++++ READING PASSAGE

# Broadway Show Stagedecks



## IMDrew (Apr 4, 2017)

Hi everyone, I just found this site and am completely new to these forums but have a burning question I've been trying to solve for years. We are doing various musical productions and now want to build our own showdecks for each individual production. With tracks, turntables, lifts, special effects etc. built in them. 

Does anyone know what the big broadway shows use as decks/how they make them? I know they usually build a metal framework with wood on top, but how do they paint/coat it and what kind of wood do they use? Sometimes the floors look much more durable than normally painted wood and almost plastic-like. Also, we painted our last wooden floor and coated it, but we did a taproutine on it and it muted all the tap sound. Really looking for solutions.

Any help would be appreciated!


----------



## bobgaggle (Apr 4, 2017)

I'm not an expert when it comes to stage floors, but since you want to build a deck for each production, the needs of that production will dictate how you construct the floor. There's no one way that will work every time. For example, I built a show where the designer wanted a rough sawn floor (like a barn floor) and also wanted tracking wagons. Hard to get something to roll smooth on a rough floor. The solution was to place surfaced hardwood strips where the casters would roll and paint them into neighboring rough boards. Turntables will effect the structure under the deck. 

A simple stage deck commonly used will be two layers of 3/4" ply capped with 1/4" Masonite. The maso gets replaces when its really beat up or has so much paint nothing will roll on it. I knew a guy who made coasters for his coffee table out of an old deck that had 3/8" of paint on it. Pretty cool to look at in section...


----------



## RickR (Apr 4, 2017)

Touring Broadway shows tend to use thin platforms with coffin locks to hold everything together. The construction varies widely especially on those with automation tracks! I've even seen the tracks built as whole units and the rest is cut to fit it in, rather than have the mechanism make the panel transitions.


----------



## SteveB (Apr 4, 2017)

IMDrew said:


> Hi everyone, I just found this site and am completely new to these forums but have a burning question I've been trying to solve for years. We are doing various musical productions and now want to build our own showdecks for each individual production. With tracks, turntables, lifts, special effects etc. built in them.

++++++++
++++ EXTRACTED INFORMATION

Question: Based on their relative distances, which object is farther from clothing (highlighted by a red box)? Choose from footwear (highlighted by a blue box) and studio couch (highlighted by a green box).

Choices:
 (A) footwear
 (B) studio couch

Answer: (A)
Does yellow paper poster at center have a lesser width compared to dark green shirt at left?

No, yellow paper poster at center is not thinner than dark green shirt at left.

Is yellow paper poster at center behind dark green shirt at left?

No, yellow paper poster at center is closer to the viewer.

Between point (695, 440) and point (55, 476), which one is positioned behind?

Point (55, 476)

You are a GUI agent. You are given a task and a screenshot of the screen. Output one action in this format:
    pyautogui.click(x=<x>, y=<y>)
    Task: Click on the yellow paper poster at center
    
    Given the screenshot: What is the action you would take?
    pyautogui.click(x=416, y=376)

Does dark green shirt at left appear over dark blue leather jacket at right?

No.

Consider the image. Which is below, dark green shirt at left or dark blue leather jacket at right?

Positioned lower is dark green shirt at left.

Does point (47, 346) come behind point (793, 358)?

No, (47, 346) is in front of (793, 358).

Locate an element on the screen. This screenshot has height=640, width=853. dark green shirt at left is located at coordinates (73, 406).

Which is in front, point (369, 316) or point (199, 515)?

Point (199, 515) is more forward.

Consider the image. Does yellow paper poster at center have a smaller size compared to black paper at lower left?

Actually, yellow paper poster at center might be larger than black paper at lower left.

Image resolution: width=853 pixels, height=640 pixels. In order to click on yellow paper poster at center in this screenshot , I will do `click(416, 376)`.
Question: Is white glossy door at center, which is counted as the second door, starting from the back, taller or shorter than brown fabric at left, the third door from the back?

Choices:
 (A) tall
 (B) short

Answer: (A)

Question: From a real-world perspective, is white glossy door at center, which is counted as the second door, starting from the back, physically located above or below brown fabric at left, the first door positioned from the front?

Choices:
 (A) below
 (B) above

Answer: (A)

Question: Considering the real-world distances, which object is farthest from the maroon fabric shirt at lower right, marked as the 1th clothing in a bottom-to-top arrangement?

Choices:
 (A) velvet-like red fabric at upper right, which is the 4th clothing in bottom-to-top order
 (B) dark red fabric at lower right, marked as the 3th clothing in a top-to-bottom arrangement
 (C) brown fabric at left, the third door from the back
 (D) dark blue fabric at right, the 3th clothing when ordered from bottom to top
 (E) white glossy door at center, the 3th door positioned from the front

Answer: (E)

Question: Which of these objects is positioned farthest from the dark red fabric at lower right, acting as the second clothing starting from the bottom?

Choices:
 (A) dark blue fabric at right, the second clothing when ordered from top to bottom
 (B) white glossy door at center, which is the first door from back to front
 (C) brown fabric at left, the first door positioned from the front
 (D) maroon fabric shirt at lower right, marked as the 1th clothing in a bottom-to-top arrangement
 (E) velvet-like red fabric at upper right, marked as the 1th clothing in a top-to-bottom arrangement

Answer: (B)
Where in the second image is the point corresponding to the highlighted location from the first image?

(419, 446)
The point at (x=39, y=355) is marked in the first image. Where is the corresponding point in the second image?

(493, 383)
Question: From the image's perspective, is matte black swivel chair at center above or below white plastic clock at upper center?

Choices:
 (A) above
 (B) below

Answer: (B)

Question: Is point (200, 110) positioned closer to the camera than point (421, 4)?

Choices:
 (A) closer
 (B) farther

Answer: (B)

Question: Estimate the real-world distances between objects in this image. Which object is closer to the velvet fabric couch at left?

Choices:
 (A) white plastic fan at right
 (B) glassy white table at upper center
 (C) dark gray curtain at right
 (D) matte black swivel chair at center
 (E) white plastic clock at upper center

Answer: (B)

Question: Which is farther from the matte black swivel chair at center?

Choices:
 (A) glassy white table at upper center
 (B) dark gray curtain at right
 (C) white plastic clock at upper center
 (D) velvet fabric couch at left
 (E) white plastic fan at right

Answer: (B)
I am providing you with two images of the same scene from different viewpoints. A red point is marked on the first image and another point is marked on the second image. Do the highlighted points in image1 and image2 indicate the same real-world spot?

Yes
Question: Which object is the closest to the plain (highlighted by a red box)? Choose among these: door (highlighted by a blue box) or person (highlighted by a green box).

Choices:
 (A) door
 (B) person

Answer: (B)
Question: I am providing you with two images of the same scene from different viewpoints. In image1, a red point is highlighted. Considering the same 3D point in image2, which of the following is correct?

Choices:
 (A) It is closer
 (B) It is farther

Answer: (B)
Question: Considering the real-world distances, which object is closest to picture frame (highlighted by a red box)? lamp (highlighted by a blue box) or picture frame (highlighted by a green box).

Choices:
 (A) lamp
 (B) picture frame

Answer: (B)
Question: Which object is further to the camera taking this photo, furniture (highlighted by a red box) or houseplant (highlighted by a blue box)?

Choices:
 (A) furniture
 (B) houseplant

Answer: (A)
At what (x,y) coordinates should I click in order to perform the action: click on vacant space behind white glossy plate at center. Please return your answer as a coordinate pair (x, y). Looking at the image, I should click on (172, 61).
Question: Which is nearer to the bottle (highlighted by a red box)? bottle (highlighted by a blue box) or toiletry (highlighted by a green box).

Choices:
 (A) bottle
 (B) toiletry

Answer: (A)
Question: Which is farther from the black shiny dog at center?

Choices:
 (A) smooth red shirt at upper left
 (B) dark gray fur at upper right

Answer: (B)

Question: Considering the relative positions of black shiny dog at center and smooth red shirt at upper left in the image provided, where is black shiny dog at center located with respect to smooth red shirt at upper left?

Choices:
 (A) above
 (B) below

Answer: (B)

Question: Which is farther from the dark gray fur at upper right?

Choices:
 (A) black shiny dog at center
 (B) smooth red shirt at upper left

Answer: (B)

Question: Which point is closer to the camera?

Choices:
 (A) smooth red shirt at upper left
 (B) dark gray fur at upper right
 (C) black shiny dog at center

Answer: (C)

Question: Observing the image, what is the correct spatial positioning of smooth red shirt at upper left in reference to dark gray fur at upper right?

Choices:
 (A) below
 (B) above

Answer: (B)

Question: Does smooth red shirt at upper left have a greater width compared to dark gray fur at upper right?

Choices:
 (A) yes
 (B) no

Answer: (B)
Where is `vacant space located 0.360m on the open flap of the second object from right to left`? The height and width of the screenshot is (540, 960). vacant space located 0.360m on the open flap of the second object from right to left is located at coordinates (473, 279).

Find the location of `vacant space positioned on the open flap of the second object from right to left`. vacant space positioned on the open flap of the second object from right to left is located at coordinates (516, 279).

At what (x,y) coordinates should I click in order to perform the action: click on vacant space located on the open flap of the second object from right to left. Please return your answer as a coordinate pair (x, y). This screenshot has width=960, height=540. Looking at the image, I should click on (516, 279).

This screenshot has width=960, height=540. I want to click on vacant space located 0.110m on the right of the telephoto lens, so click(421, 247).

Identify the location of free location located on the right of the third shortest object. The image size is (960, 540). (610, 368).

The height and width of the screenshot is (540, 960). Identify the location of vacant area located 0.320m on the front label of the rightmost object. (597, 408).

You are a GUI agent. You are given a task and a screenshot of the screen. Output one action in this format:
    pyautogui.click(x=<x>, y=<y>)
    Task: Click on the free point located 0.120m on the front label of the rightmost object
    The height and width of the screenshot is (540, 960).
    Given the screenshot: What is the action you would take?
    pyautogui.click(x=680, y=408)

++++++++

[TASK LIST]
#1 Answer these questions about the forum thread on stage decks:
(a) What does bobgaggle name as a simple stage deck in common use?
(b) According to RickR, what do touring Broadway shows use to hold their thin platforms together?
(c) What happened when IMDrew's group did a tap routine on their painted and coated wooden floor?
#2 Decide whether each statement agrees with the forum thread on stage decks:
(a) bobgaggle calls himself an expert on stage floors.
(b) bobgaggle knew someone who made coffee table coasters from an old deck with 3/8" of paint on it.
(c) RickR has seen automation tracks built as whole units.

[OUTPUTS FOR THE TASKS]
#1
(a) Two layers of 3/4" ply capped with 1/4" Masonite.
(b) Coffin locks.
(c) It muted all the tap sound.

#2
(a) No: "I'm not an expert when it comes to stage floors"
(b) Yes: "I knew a guy who made coasters for his coffee table out of an old deck that had 3/8" of paint on it."
(c) Yes: "I've even seen the tracks built as whole units and the rest is cut to fit it in"